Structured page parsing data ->
╭──
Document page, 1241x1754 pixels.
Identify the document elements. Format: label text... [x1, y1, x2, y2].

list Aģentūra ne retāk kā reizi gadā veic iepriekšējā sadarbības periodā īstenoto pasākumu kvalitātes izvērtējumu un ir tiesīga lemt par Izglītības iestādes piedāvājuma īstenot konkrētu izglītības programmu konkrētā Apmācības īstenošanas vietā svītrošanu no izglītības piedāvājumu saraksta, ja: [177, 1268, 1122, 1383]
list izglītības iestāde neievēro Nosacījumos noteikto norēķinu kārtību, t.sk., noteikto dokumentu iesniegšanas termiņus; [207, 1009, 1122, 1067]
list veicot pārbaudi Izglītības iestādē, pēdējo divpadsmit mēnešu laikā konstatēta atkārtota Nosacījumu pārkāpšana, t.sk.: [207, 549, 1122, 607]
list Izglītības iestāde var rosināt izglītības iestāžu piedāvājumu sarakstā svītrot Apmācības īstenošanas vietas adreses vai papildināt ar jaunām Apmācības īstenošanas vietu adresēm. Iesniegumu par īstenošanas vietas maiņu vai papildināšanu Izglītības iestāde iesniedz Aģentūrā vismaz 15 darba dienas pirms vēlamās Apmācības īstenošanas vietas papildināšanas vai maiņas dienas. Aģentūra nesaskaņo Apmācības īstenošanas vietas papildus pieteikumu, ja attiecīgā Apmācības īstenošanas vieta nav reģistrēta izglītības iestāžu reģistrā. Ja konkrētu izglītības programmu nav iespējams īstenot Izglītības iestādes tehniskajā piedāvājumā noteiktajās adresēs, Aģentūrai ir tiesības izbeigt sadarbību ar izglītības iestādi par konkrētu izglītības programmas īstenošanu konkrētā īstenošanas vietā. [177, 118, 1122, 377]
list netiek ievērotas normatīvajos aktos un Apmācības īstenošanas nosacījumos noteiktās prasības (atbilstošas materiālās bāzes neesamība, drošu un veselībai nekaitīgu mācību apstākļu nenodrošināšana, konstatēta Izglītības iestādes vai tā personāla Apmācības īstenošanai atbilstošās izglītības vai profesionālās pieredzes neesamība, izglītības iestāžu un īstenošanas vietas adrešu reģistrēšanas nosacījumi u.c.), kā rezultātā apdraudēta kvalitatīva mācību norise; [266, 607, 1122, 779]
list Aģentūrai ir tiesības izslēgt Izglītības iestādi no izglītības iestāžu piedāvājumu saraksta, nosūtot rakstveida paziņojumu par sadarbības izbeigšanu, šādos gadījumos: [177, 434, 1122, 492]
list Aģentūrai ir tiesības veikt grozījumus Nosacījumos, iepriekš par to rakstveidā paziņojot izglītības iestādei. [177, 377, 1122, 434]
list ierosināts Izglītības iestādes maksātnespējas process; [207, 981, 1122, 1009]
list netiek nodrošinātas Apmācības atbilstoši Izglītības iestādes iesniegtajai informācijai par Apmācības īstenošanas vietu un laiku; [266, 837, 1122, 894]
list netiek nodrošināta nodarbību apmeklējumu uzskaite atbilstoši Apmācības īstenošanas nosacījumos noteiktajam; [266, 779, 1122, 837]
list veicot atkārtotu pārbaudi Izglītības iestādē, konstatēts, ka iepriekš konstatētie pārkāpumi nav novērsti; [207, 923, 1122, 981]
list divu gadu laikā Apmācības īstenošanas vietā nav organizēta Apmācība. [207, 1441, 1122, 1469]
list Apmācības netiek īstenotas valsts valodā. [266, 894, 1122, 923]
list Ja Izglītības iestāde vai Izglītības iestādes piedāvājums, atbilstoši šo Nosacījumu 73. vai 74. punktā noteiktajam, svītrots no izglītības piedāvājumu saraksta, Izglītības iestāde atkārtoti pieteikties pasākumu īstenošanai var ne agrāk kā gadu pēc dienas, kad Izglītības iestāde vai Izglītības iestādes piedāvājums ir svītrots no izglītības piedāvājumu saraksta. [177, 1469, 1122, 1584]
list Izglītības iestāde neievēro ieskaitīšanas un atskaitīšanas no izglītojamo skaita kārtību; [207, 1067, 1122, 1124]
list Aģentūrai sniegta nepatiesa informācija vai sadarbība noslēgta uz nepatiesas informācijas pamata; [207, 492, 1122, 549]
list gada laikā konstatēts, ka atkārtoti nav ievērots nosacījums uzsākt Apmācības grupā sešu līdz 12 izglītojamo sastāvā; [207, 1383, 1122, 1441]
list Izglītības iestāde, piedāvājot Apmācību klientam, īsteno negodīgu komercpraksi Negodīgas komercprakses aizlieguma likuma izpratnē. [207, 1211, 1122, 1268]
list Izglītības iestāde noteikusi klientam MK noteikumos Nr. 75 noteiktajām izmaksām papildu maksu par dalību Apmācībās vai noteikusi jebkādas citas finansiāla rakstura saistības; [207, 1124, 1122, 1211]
╰──
EXERCISE AIM -> Copy all lines from the data above that contain the word "pārbaudi".

SOLUTION FOR THIS EXERCISE ->
list veicot pārbaudi Izglītības iestādē, pēdējo divpadsmit mēnešu laikā konstatēta atkārtota Nosacījumu pārkāpšana, t.sk.: [207, 549, 1122, 607]
list veicot atkārtotu pārbaudi Izglītības iestādē, konstatēts, ka iepriekš konstatētie pārkāpumi nav novērsti; [207, 923, 1122, 981]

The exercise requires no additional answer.